Die in dem vorstehenden Profil mit No. 23-1 bezeichneten, von 5,18 m älterem Löß und 5,74 m jüngerem Löß überlagerten Mauerer Sande haben wegen ihres Reichtums an Tierresten seit langer Zeit die Aufmerksamkeit der Geologen auf sich gelenkt. So führt A. Braun[13] in der auf der Versammlung deutscher Naturforscher und Ärzte in Mainz 1842 gegebenen vergleichenden Zusammenstellung der lebenden und diluvialen Molluskenfauna des Rheintals mit der tertiären des Mainzer Beckens unter der Rubrik „Ältere Diluvialbildung“ die Sande bei Bruchsal, bei Mauer im Elsenztal und bei Mosbach zwischen Mainz und Wiesbaden an. Während er von Mosbach auf Grund der Untersuchungen des Bergsekretärs Raht 66 Conchylienarten zu verzeichnen in der Lage ist, muß er sich für Mauer auf folgende Bemerkung beschränken: „Der dortige, durch seine interessanten Säugetierknochen bekannte, hoch von Löß bedeckte Sand enthält eine Menge von Unionen und größeren Helices, jedoch sämtlich so weich und mürbe, daß eine vollständige Herauslösung und genaue Bestimmung bis jetzt nicht möglich war.“

Fr. Sandberger[69] bemerkt sodann in seinem 1870/75 erschienenen Werke „Die Land- und Süßwasserconchylien der Vorwelt“, in dem über die Binnenmollusken der Mittelpleistocänschichten handelnden Kapitel folgendes: „Im Neckartale selbst sind in keiner sonstigen unter dem Tallöß gelagerten Ablagerung Binnenmollusken nachgewiesen, wohl aber in dem bei Neckargemünd in dasselbe einmündenden Elsenztale. Hier finden sich bei Mauer etwa 100' über dem Spiegel der Elsenz Sand- und Geröllbänke, welche schon A. Braun als Lagerstätte fossiler Wirbeltiere und Binnenmollusken bekannt waren. Im Jahre 1868 beobachtete ich hier von oben nach unten in einer Sandgrube:

1.Tallöß mit zahlreichen Conchylien20Fuß.
2.Rötlichen Sand mit diagonaler Schichtung und einzelnen Stücken von Helix rufescens, Helix hispida und Succinea oblonga, an der Grenze gegen 3 auch mit zerbrochenen Unionen36»
3.Groben Kies, bestehend aus Geröllen von Buntsandstein, Wellenkalk, Muschelkalk, Hornstein und Feldspatbrocken mit Equus caballus und Elephas primigenius (?)40»

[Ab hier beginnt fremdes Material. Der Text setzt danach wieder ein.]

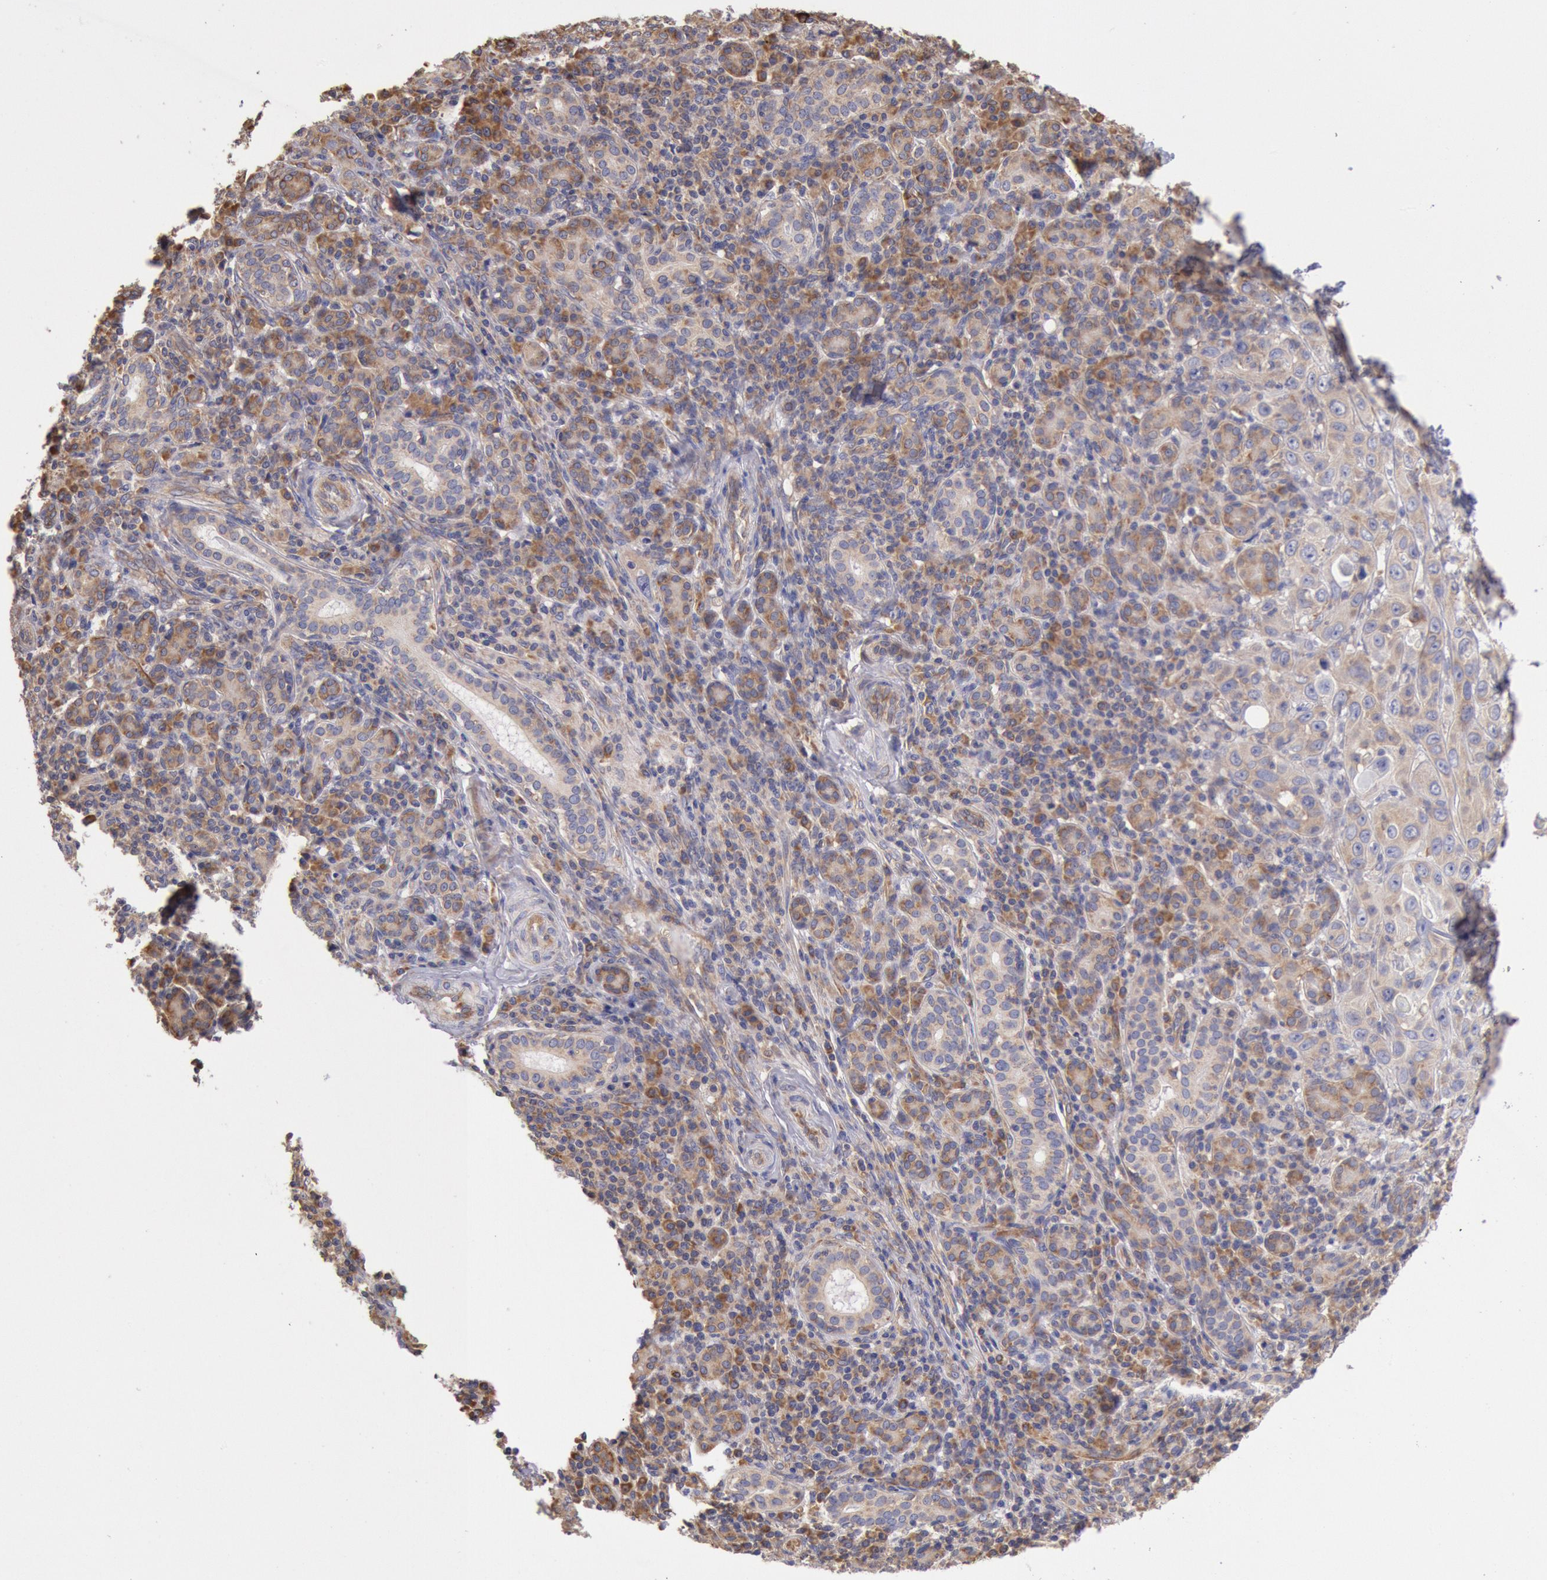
{"staining": {"intensity": "moderate", "quantity": ">75%", "location": "cytoplasmic/membranous"}, "tissue": "skin cancer", "cell_type": "Tumor cells", "image_type": "cancer", "snomed": [{"axis": "morphology", "description": "Squamous cell carcinoma, NOS"}, {"axis": "topography", "description": "Skin"}], "caption": "High-power microscopy captured an IHC image of skin cancer (squamous cell carcinoma), revealing moderate cytoplasmic/membranous positivity in approximately >75% of tumor cells.", "gene": "DRG1", "patient": {"sex": "male", "age": 84}}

Da von Binnenmollusken nur die oben genannten Arten, von Säugetieren aber nur noch Rhinoceros Merckii Jaeg. und Ursus spelaeus gefunden worden sind, so läßt sich das Alter der Sande noch nicht genauer feststellen, doch deutet das Fehlen von Rhinoceros tichorhinus, Felis spelaea und Hyaena spelaea auf ein höheres Alter, als das des Cannstatter Tuffes, und vielleicht hat A. Braun recht, wenn er den Sand von Mauer mit jenem von Mosbach bei Wiesbaden parallelisiert.“

Benecke und Cohen[9] erwähnen bereits 12 Conchylienarten von Mauer, die auf einigen Exkursionen gesammelt wurden, und weisen darauf hin, daß man hier eine reiche Fauna zusammenbringen könne, welche wahrscheinlich für die schon mehrfach gemachte Annahme, daß der Sand von Mauer mit dem Sande von Mosbach bei Wiesbaden gleichalterig sei, sichere Anhaltspunkte ergeben würde.